The next morning I rose with a renewed spirit, thankful for all those amazing writers who wrote and walked before me. From Chaucer (one of my favorites) to Karen Lynch, who just published her first book, I was grateful to know those writers had trudged through the first book anxiety and lived through the fear.
So often, I’ve worked my arse off for a goal, putting everything into realizing a dream, only to sabotage myself, stealing my own joy by letting the fears of the after drown the thrill of the now. I did this during my academic career. From B.A to Ph.D., the process was something to get through, not something to savor. I did it during my MFA at Vermont College as well. I did this during my pregnancies. (That I don’t apologize for because those things were painful.) I did this in my marriage, trying to race to perfection, rather than tasting the sweet only a first, second, third all the way to the sixteenth year of marriage brings.
I’ve been rushing, to where I do not know, but I’ve been getting there so fast I have continued rushing.
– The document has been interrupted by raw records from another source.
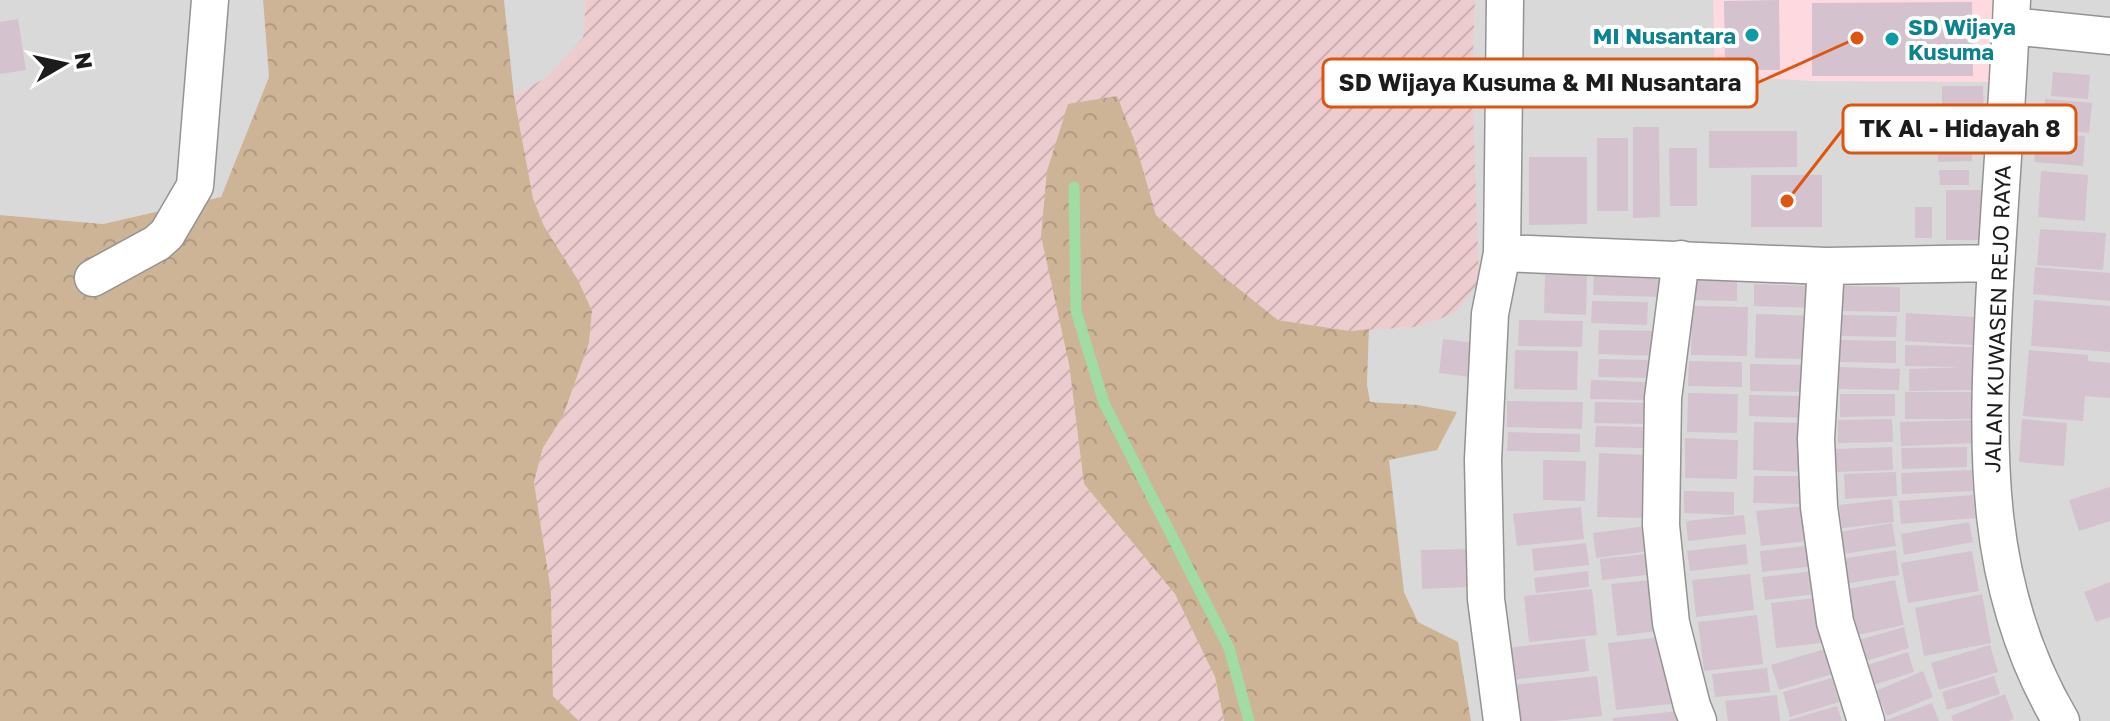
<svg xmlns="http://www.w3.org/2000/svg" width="2110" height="721" font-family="'Golos Text',sans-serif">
	<defs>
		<pattern id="farmland-furrows" width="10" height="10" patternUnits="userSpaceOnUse" patternTransform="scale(2)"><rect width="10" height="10" fill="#edcccf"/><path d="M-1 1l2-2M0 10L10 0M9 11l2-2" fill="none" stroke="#cbafb1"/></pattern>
		<pattern id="forest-crowns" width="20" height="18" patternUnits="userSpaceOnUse" patternTransform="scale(2)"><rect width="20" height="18" fill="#ceb496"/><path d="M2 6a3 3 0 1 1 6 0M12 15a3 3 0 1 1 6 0" fill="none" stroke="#b09a81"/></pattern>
	</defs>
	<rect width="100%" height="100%" fill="#eee2e8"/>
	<!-- residential -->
	<path fill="#dad9da" d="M 0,0 L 263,0 L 269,77 L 221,197 L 103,224 L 0,215 Z
		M 504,0 L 586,0 L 583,38 L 545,78 L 514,96 Z
		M 1475,0 L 2110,0 L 2110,721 L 1471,721 L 1458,643 L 1418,622 L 1404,592 L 1393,510 L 1389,459 L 1436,450 L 1417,405 L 1369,402 L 1367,384 L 1369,329 L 1416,327 L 1472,84 Z"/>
	<!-- education -->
	<path fill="#ffd9e0" d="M 1713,0 L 2001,0 L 1999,82 L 1811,81 L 1715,75 Z"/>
	<!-- farmland -->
	<path fill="url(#farmland-furrows)" d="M 586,0 L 1475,0 L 1472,84 L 1479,282 L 1455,313 L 1416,327 L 1350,331 L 1278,320 L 1224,278 L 1156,215 L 1135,142 L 1069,364 L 1084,484 L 1175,594 L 1215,677 L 1224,721 L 579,721 L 553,696 L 551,591 L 534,482 L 543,448 L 563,416 L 589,343 L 592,311 L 562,254 L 544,226 L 533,198 L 514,96 L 545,78 L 583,38 Z"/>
	<!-- forest -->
	<path fill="url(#forest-crowns)" d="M 263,0 L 504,0 L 514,96 L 533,198 L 544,226 L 578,280 L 592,311 L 589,343 L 563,416 L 543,448 L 534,482 L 551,591 L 553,696 L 579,721 L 0,721 L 0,215 L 103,224 L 221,197 L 269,77 Z
		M 1117,96 L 1135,142 L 1156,215 L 1224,277 L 1278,320 L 1350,331 L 1369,329 L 1367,384 L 1370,402 L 1417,405 L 1457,412 L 1437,450 L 1389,460 L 1404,592 L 1418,622 L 1458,642 L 1471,721 L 1224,721 L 1215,677 L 1175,594 L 1084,484 L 1069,364 L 1041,236 L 1047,171 L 1068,104 Z"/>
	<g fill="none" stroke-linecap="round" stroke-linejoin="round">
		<!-- stream -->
		<path stroke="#a1dca5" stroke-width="11" d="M 1074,187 L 1076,311 L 1104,403 L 1229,648 L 1249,721"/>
	</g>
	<!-- building -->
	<path fill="#d4c2cf" d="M 1779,0 L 1780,70 L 1725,70 L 1724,1 Z
		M 1972,2 L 1973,76 L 1812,76 L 1812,3 Z
		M 18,19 L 26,70 L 0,74 L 0,22 Z
		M 2053,72 L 2090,75 L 2088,99 L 2051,96 Z
		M 1942,86 L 1983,86 L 1984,119 L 1942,119 Z
		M 2045,99 L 2092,103 L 2089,133 L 2042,129 Z
		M 1633,127 L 1659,127 L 1660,217 L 1633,218 Z
		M 1937,127 L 1972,127 L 1972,161 L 1938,162 Z
		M 1709,131 L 1797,131 L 1797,167 L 1709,168 Z
		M 2037,132 L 2085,136 L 2083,166 L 2034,162 Z
		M 1597,138 L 1628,138 L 1628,211 L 1597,211 Z
		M 1669,148 L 1697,148 L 1697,206 L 1670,206 Z
		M 1529,157 L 1587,157 L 1587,224 L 1529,225 Z
		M 1939,170 L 1969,170 L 1969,185 L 1940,185 Z
		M 2041,171 L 2088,175 L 2085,221 L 2038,217 Z
		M 1751,175 L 1822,175 L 1822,227 L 1751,227 Z
		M 1946,190 L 1981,190 L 1981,240 L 1946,240 Z
		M 1915,207 L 1932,207 L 1932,238 L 1915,238 Z
		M 2040,229 L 2106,233 L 2103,270 L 2037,265 Z
		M 2035,267 L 2110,273 L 2110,301 L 2033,294 Z
		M 1594,273 L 1664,275 L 1664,297 L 1593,295 Z
		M 1545,275 L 1587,275 L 1586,315 L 1544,313 Z
		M 1691,276 L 1737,277 L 1737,301 L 1691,300 Z
		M 1754,284 L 1813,286 L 1813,308 L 1754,306 Z
		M 1840,286 L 1900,287 L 1900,312 L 1840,311 Z
		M 2034,300 L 2110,306 L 2110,352 L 2031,346 Z
		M 1592,301 L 1648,302 L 1647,325 L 1591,323 Z
		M 1692,306 L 1748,307 L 1747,356 L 1691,355 Z
		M 1906,313 L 1974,317 L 1973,345 L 1905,341 Z
		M 1756,314 L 1815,316 L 1814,359 L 1755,358 Z
		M 1842,315 L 1897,316 L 1896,337 L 1842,336 Z
		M 1519,320 L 1583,321 L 1582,347 L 1518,346 Z
		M 1599,330 L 1659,331 L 1658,356 L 1598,354 Z
		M 1443,339 L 1474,343 L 1470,377 L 1439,373 Z
		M 1840,340 L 1896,341 L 1896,363 L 1840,362 Z
		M 1905,345 L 1972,347 L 1972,390 L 1909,391 L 1909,369 L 1963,367 L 1905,366 Z
		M 1515,350 L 1578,351 L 1577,390 L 1514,389 Z
		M 2029,350 L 2088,355 L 2088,361 L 2110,363 L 2110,398 L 2085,396 L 2083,421 L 2023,416 Z
		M 1599,359 L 1656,360 L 1656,378 L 1598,377 Z
		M 1689,361 L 1742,362 L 1742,387 L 1688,386 Z
		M 1750,364 L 1811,365 L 1810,392 L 1750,391 Z
		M 1839,367 L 1900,369 L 1899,390 L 1839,389 Z
		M 1591,380 L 1646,382 L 1646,400 L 1590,399 Z
		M 1905,392 L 1975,392 L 1975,419 L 1905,419 Z
		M 1688,393 L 1738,394 L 1737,433 L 1687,432 Z
		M 1840,394 L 1895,394 L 1895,416 L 1840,417 Z
		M 1749,395 L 1809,396 L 1809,418 L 1749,416 Z
		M 1507,401 L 1583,402 L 1582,429 L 1507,427 Z
		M 1595,402 L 1650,403 L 1649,424 L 1594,423 Z
		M 1892,419 L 1893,442 L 1838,443 L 1838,420 Z
		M 2022,419 L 2067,423 L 2064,466 L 2019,462 Z
		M 1975,420 L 1976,443 L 1901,446 L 1900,422 Z
		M 1754,422 L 1805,423 L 1804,472 L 1753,470 Z
		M 1596,426 L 1643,427 L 1643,448 L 1595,447 Z
		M 1508,432 L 1580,434 L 1580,452 L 1507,451 Z
		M 1685,438 L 1738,440 L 1737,479 L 1685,478 Z
		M 1892,447 L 1893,470 L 1836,472 L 1835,449 Z
		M 1967,447 L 1967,467 L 1902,469 L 1901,448 Z
		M 1599,453 L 1647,455 L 1646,518 L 1597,517 Z
		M 1543,460 L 1586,461 L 1585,501 L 1543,500 Z
		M 1972,470 L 1973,491 L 1902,494 L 1901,473 Z
		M 1896,472 L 1897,496 L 1845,499 L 1844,474 Z
		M 1754,476 L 1806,476 L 1805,504 L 1753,503 Z
		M 2110,487 L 2110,521 L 2079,531 L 2069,500 Z
		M 1684,491 L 1734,492 L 1734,515 L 1684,513 Z
		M 1973,495 L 1975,518 L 1901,524 L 1899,501 Z
		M 1892,499 L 1894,522 L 1842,528 L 1839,505 Z
		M 1804,506 L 1808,541 L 1761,546 L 1756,511 Z
		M 1581,507 L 1584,539 L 1517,546 L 1513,514 Z
		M 1744,515 L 1746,534 L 1688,541 L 1686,521 Z
		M 1969,522 L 1973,542 L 1904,555 L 1901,534 Z
		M 1892,523 L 1896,546 L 1843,554 L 1839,532 Z
		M 1647,526 L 1650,551 L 1596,558 L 1593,533 Z
		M 1586,543 L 1589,565 L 1534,571 L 1532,549 Z
		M 1746,544 L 1748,564 L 1690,571 L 1687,551 Z
		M 1813,545 L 1815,566 L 1762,572 L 1760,551 Z
		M 1469,549 L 1470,587 L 1422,589 L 1421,550 Z
		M 1896,550 L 1899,575 L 1844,584 L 1841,559 Z
		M 1972,551 L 1979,591 L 1908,603 L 1901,563 Z
		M 1654,553 L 1656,574 L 1602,580 L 1600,559 Z
		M 1822,570 L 1825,593 L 1765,600 L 1762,577 Z
		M 1588,571 L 1589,587 L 1536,593 L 1534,578 Z
		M 1750,574 L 1754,610 L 1696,617 L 1692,580 Z
		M 1651,580 L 1657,631 L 1617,636 L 1611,584 Z
		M 1895,580 L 1904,625 L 1853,636 L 1844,590 Z
		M 2110,582 L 2110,617 L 2096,622 L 2084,592 Z
		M 1592,589 L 1597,635 L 1529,642 L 1524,596 Z
		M 1982,594 L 1991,643 L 1924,656 L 1915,608 Z
		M 1825,597 L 1831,642 L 1776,648 L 1771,603 Z
		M 1757,615 L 1763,664 L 1704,671 L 1698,622 Z
		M 1904,627 L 1909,648 L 1866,661 L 1859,640 Z
		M 1672,636 L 1680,703 L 1616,710 L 1608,643 Z
		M 1585,639 L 1589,671 L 1511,680 L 1507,648 Z
		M 1990,645 L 1998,672 L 1939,690 L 1931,663 Z
		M 1828,648 L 1836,673 L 1779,690 L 1771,665 Z
		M 1908,652 L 1914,672 L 1874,685 L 1868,665 Z
		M 1767,668 L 1770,692 L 1715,697 L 1712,674 Z
		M 1923,671 L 1933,697 L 1887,716 L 1876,691 Z
		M 1597,676 L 1602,716 L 1554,721 L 1516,721 L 1512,685 Z
		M 1994,676 L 2000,694 L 1947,710 L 1942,692 Z
		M 1832,678 L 1839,702 L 1790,717 L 1783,692 Z
		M 2005,694 L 2014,719 L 2009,721 L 1953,721 L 1951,716 Z
		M 1777,695 L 1780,721 L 1728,721 L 1725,701 Z
		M 1932,703 L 1939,721 L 1884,721 Z
		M 1837,706 L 1842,721 L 1789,721 L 1789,720 Z
		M 1688,710 L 1689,721 L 1613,721 L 1613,718 Z"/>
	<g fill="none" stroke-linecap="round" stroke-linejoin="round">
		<defs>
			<path id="minor" d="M 2012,0 C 2008,101 1999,202 1994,303 C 1987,452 1982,587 2061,721
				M 2011,26 L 2110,36
				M 1502,253 L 1505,0
				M 1681,259 L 1663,398 L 1661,525 L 1671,623 L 1692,706 L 1698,721
				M 1826,266 L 1816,439 L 1819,507 L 1835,622 L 1866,721
				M 93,278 L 157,243 L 167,234 L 195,186 L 210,0
				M 1502,721 L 1486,599 L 1483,460 L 1490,314 L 1502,253 L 1826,266 L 1996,263"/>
		</defs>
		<!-- minor casing -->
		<use href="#minor" stroke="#939393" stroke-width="39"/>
		<!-- minor -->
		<use href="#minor" stroke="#fff" stroke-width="36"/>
	</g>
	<!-- markers -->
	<g fill="#0f9aa8" stroke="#fff" stroke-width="3">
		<circle cx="1752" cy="35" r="8"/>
		<circle cx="1892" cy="39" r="8"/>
	</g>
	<g text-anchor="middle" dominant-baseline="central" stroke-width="8" stroke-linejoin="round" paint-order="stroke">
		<!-- culture labels -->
		<g font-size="22" font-weight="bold" fill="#0d838f" stroke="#fff" text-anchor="start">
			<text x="1908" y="26">SD Wijaya<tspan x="1908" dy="25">Kusuma</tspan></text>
			<text x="1736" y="35" text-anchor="end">MI Nusantara</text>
		</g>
		<!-- street labels -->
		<g font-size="22" fill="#1c1c1c" stroke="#fff">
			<text transform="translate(1997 319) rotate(-88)">JALAN KUWASEN REJO RAYA</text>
		</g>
	</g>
	<!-- callouts -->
	<path fill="none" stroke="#de560d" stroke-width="3" d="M1857 38L1757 83M1787 201L1843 129"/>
	<g fill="#de560d" stroke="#fff" stroke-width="3">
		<circle cx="1857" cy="38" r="8"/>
		<circle cx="1787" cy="201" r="8"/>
	</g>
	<g fill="#fff" stroke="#de560d" stroke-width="3">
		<rect x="1323" y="59" width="434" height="48" rx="8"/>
		<rect x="1843" y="105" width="233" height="48" rx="8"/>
	</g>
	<g font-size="24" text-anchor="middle" font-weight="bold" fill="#1c1c1c">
		<text x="1540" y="91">SD Wijaya Kusuma &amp; MI Nusantara</text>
		<text x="1960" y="137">TK Al - Hidayah 8</text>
	</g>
	<!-- north arrow -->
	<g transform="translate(64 64) rotate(81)" stroke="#ffffff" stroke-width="6" paint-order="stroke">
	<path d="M0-6L14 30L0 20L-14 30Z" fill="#1c1c1c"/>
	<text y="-12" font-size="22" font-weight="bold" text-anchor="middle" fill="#1c1c1c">N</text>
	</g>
</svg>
That night, I got permission to rest, to be satisfied in the not knowing, to be thrilled by the anxiety, the fear, the “what-might-be.” I will not let this “in-between-time” be a blemish as I have in the past. It is a necessary part of the process. There are things I need to work on before the world meets my baby and I am going to enjoy doing it.
Above is a picture I was pitching as the cover of my book. For many reasons, it probably won’t be, but it was fun playing around with the format, getting an acceptable (for me) font, remembering I will one day have a cover for my first book. I see my beige face in the middle, in tears, looking off to the side as everyone else looks at the camera and I wonder what I see, I wonder why I am crying, I wonder if that little girl had already started the race I have been running against myself. I don’t want to run anymore. My knees hurt and all of the beauty along the way has become a blur. I choose to be like this picture, frozen in this beautiful moment, with the five people I loved first and hardest. There are tears there, but I am certain that little girl knew how she was feeling, and she stood there, surrounded by love, feeling it despite the tears. I am learning peace feels more like peace after having trugded through a bit of pain and I will slow down long enough to feel every bit of it.
Anybody else experience this joy drowning anxiety? Would love to hear how you made it through!